La distinction politique entre la gauche et la droite, bien qu’elle ait eu des expressions antérieures, comme la lutte contre le féodalisme et l’esclavage, a pris sa forme moderne avec la Révolution française. À l’époque, la « montagne » était la gauche jacobine et les alliances entre les différentes factions bougeaient de manière gélatineuse, jusqu’à ce qu’elles soient toutes écrasées par le coup d’État du 18 Brumaire et la victoire de Napoléon Bonaparte. Mais la référence à la géographie politique de la gauche et de la droite est restée. Toutefois, cette cartographie a toujours varié en fonction des circonstances historiques : la révolution soviétique a redéfini la ligne de partage entre les deux fractions du parti social-démocrate russe, les bolcheviks et les mencheviks, et a rapproché de la première une partie des socialistes-révolutionnaires, qui étaient alors la plus grande force électorale et organisaient les masses paysannes. La gauche allemande a également évolué : Karl Kautsky, qui était considéré comme l’héritier théorique d’Engels, s’est retiré du parti social-démocrate pour protester contre son soutien à la guerre et a rejoint le parti social-démocrate indépendant, qui comptait Rosa Luxemburg parmi ses membres (mais il est ensuite retourné au SPD). Mais depuis la création de l’URSS, une partie importante de la gauche s’est définie comme faisant partie de ce camp politique, malgré sa dégénérescence et la répression stalinienne - Staline a assassiné plus de communistes dans son pays qu’Hitler ne l’a fait en Allemagne. L’obéissance au Kremlin est devenue leur identité. C’est là l’origine du campisme.

⁂

→ **EXPLORER LE DOCUMENT**:
(1) D'après l'extrait sur la gauche et la droite, quel événement a donné sa forme moderne à cette distinction politique ?
(2) Mettez à jour les entrées en partant de leur première ligne et en vous arrêtant après la ligne qui contient « الخدمات اللازمة لإصلاح » : remplacez « الخبراء » par « الفنيين » sans rien modifier d'autre. Ne renvoyez que ces lignes.
Les entrées n'ont aucun rapport avec l'extrait.

⁂

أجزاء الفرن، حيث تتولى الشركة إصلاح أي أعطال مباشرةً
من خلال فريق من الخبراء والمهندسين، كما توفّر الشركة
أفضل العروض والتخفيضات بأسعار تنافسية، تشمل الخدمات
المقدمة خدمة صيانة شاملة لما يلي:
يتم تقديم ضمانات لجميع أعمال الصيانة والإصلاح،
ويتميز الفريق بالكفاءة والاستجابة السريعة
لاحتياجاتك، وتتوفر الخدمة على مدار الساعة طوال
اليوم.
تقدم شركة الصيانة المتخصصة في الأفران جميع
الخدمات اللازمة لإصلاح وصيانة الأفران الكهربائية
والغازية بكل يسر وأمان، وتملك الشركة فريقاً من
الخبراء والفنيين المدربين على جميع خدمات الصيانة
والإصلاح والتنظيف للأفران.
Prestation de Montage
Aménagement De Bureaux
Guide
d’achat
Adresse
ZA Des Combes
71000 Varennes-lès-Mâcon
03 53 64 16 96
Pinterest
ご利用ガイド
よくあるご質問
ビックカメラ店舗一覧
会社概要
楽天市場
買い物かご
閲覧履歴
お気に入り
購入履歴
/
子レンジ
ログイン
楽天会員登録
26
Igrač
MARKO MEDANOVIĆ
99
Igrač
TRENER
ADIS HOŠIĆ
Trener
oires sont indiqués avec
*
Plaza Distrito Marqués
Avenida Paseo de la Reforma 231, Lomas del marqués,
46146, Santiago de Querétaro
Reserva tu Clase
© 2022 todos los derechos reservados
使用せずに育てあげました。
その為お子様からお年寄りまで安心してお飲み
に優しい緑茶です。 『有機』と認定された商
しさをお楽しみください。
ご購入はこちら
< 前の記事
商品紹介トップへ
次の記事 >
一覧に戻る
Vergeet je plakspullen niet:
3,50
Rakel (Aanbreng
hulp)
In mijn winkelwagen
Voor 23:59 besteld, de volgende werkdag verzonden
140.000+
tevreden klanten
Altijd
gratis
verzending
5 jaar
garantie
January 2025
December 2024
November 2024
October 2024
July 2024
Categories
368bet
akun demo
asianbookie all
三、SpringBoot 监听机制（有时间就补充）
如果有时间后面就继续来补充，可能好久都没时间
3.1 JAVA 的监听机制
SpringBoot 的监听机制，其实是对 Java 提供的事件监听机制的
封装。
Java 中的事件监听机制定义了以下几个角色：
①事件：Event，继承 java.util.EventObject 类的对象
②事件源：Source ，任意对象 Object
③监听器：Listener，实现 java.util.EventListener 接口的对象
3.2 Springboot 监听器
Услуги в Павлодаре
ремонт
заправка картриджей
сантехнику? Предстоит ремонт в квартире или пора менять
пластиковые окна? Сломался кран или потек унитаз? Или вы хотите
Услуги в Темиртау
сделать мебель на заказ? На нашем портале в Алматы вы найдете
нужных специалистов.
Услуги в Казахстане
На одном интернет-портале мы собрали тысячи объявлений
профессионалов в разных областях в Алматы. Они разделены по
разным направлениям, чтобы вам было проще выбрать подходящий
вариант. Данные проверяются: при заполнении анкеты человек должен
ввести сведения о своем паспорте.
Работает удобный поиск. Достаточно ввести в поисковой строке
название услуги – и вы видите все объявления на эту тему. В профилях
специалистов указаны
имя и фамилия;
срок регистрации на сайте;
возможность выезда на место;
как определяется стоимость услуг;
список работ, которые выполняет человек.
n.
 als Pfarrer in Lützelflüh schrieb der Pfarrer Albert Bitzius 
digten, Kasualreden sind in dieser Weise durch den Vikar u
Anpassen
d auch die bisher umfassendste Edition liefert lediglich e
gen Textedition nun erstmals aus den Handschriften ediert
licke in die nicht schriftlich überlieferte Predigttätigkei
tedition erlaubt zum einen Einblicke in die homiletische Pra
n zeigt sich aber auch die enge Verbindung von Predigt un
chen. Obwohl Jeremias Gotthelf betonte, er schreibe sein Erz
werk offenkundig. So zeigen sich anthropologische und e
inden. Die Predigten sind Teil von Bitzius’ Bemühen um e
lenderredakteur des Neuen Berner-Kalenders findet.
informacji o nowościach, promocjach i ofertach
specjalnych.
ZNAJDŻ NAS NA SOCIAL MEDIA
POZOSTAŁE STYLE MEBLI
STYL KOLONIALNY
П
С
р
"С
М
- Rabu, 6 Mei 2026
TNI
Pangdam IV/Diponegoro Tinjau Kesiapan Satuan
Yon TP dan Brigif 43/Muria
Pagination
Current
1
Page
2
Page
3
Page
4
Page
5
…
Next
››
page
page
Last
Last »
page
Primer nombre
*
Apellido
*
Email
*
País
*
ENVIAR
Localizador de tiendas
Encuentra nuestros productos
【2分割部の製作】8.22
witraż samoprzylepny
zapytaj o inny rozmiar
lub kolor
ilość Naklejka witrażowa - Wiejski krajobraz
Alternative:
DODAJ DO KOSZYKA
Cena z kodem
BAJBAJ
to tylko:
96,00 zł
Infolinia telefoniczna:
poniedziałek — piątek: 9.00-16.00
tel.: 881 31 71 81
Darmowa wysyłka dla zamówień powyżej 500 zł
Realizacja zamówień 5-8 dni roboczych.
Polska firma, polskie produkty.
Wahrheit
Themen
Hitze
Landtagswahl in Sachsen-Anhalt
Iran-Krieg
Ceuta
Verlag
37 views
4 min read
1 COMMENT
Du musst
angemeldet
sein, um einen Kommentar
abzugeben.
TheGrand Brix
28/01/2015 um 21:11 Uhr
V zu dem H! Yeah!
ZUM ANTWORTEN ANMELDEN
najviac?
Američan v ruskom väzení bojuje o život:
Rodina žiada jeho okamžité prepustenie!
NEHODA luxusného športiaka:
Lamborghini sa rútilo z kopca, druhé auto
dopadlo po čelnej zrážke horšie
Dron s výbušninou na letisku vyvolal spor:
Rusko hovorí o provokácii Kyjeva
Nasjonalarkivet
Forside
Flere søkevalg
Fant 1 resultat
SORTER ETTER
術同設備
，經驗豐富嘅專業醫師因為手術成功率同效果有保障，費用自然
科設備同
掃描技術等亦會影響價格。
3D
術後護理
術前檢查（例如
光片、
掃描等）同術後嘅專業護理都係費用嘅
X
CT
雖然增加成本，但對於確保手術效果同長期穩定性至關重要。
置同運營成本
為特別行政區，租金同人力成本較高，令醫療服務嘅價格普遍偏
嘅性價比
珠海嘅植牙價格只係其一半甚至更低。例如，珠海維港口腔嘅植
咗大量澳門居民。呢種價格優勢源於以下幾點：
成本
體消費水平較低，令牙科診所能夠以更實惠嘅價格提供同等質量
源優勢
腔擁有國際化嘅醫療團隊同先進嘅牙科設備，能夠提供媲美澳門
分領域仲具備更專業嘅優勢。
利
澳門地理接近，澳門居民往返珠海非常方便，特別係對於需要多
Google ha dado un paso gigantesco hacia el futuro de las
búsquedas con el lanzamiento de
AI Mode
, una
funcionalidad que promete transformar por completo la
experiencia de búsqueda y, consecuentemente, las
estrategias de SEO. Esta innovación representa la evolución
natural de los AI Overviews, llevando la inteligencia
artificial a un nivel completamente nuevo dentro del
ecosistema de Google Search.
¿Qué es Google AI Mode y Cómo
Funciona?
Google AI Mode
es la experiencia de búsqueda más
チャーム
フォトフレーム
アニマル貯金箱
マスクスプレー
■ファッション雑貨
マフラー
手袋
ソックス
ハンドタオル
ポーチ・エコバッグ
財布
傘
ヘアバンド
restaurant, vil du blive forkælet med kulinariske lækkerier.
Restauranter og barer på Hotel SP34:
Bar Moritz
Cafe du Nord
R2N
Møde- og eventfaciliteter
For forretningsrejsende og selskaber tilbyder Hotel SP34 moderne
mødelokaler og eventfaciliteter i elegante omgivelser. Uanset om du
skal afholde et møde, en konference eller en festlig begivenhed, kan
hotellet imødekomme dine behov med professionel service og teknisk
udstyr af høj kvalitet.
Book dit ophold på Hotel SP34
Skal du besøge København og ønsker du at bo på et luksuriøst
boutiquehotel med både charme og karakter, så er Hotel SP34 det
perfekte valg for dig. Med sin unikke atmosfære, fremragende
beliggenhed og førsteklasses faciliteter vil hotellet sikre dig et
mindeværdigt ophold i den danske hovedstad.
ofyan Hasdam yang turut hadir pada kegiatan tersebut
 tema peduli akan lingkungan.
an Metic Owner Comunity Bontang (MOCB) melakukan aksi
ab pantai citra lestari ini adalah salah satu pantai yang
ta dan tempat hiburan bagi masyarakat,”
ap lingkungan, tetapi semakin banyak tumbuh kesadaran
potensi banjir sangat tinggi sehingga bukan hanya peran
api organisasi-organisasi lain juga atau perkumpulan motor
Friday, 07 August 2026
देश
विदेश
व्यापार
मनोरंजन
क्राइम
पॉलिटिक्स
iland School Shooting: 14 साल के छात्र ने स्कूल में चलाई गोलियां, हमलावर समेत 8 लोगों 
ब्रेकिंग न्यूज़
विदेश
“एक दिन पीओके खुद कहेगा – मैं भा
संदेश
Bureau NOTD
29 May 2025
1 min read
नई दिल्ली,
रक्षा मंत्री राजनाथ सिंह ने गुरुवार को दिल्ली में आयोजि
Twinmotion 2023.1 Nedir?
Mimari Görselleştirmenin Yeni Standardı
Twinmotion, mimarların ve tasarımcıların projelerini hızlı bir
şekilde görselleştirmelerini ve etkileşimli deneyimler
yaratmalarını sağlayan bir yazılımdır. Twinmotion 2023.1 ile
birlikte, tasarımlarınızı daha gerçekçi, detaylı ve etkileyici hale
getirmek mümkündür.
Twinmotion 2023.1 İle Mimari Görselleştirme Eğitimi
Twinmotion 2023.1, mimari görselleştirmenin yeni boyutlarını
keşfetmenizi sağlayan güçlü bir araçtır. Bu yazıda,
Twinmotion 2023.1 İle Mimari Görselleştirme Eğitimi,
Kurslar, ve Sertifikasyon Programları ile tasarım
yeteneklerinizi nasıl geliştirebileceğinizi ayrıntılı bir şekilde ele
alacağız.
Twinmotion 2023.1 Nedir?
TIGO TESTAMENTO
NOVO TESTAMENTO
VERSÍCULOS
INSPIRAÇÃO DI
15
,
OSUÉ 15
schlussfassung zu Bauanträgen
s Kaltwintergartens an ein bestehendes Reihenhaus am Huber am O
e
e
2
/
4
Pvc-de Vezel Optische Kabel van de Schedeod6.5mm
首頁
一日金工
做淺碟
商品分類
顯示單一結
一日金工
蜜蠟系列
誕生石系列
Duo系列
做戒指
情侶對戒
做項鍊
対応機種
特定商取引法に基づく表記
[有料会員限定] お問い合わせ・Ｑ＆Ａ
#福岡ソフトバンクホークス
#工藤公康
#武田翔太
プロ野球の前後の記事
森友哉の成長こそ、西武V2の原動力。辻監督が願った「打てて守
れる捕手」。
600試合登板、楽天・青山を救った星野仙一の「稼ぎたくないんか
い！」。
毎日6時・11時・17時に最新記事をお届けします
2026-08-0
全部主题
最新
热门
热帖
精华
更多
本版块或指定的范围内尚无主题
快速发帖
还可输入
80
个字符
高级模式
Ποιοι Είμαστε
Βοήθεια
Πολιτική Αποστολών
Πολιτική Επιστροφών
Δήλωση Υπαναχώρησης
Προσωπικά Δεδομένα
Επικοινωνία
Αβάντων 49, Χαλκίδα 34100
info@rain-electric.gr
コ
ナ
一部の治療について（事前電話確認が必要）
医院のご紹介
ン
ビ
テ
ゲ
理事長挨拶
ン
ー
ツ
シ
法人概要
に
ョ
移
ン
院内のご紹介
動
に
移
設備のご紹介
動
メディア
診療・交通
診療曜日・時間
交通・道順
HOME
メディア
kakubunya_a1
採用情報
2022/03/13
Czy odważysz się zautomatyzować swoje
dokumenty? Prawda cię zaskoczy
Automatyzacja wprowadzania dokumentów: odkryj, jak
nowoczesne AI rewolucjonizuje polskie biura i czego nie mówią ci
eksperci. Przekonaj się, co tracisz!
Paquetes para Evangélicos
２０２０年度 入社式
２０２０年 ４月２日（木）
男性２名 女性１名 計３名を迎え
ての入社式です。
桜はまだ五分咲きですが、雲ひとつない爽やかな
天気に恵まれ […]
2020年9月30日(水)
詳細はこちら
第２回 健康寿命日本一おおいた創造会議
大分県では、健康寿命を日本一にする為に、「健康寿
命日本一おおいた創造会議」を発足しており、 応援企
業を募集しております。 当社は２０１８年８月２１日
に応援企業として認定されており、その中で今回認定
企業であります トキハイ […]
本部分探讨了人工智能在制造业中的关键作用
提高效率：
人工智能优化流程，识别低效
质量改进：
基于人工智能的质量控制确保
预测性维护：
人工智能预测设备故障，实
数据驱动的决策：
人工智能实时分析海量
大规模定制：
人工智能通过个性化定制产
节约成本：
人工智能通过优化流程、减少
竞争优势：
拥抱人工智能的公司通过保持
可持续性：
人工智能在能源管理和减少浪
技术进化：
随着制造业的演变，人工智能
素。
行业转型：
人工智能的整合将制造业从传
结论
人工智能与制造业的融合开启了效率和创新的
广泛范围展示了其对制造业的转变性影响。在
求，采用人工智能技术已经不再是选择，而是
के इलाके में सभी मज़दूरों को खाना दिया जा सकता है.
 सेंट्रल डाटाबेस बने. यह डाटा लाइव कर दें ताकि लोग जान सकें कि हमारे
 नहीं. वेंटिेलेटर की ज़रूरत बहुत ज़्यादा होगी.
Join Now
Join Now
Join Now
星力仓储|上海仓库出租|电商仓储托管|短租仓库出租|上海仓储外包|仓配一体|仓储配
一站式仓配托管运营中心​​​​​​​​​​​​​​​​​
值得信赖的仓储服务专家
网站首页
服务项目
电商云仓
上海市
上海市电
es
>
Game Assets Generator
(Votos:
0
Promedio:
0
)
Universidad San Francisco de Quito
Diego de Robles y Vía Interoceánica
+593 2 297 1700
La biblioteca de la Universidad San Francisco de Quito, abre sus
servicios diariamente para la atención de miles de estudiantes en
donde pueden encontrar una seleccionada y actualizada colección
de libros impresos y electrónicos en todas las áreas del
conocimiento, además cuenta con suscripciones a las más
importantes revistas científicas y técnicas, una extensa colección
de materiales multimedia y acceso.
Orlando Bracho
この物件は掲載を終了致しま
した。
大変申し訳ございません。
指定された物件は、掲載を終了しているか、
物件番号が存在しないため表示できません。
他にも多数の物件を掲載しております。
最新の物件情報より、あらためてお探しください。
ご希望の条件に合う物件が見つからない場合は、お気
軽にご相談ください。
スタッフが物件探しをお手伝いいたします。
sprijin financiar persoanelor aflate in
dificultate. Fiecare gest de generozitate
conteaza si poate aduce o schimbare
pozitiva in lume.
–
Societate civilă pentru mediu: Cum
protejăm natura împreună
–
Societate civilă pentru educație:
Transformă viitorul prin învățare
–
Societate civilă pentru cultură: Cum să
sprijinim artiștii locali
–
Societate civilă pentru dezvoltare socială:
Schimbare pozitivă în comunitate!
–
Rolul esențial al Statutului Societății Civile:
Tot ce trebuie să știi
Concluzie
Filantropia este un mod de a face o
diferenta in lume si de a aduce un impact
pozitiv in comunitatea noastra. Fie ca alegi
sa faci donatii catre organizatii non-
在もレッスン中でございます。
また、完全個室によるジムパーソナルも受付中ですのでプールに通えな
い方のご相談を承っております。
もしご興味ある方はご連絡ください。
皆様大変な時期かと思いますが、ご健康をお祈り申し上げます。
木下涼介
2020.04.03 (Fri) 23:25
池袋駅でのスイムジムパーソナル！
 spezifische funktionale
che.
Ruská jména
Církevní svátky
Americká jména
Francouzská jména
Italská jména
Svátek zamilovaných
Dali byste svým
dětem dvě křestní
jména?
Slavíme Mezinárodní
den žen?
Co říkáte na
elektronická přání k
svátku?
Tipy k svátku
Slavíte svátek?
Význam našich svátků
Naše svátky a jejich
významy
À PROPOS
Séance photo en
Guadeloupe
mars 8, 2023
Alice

⁂

→ **RÉPONSES FOURNIES**:
(1) La Révolution française.

(2)
أجزاء الفرن، حيث تتولى الشركة إصلاح أي أعطال مباشرةً
من خلال فريق من الفنيين والمهندسين، كما توفّر الشركة
أفضل العروض والتخفيضات بأسعار تنافسية، تشمل الخدمات
المقدمة خدمة صيانة شاملة لما يلي:
يتم تقديم ضمانات لجميع أعمال الصيانة والإصلاح،
ويتميز الفريق بالكفاءة والاستجابة السريعة
لاحتياجاتك، وتتوفر الخدمة على مدار الساعة طوال
اليوم.
تقدم شركة الصيانة المتخصصة في الأفران جميع
الخدمات اللازمة لإصلاح وصيانة الأفران الكهربائية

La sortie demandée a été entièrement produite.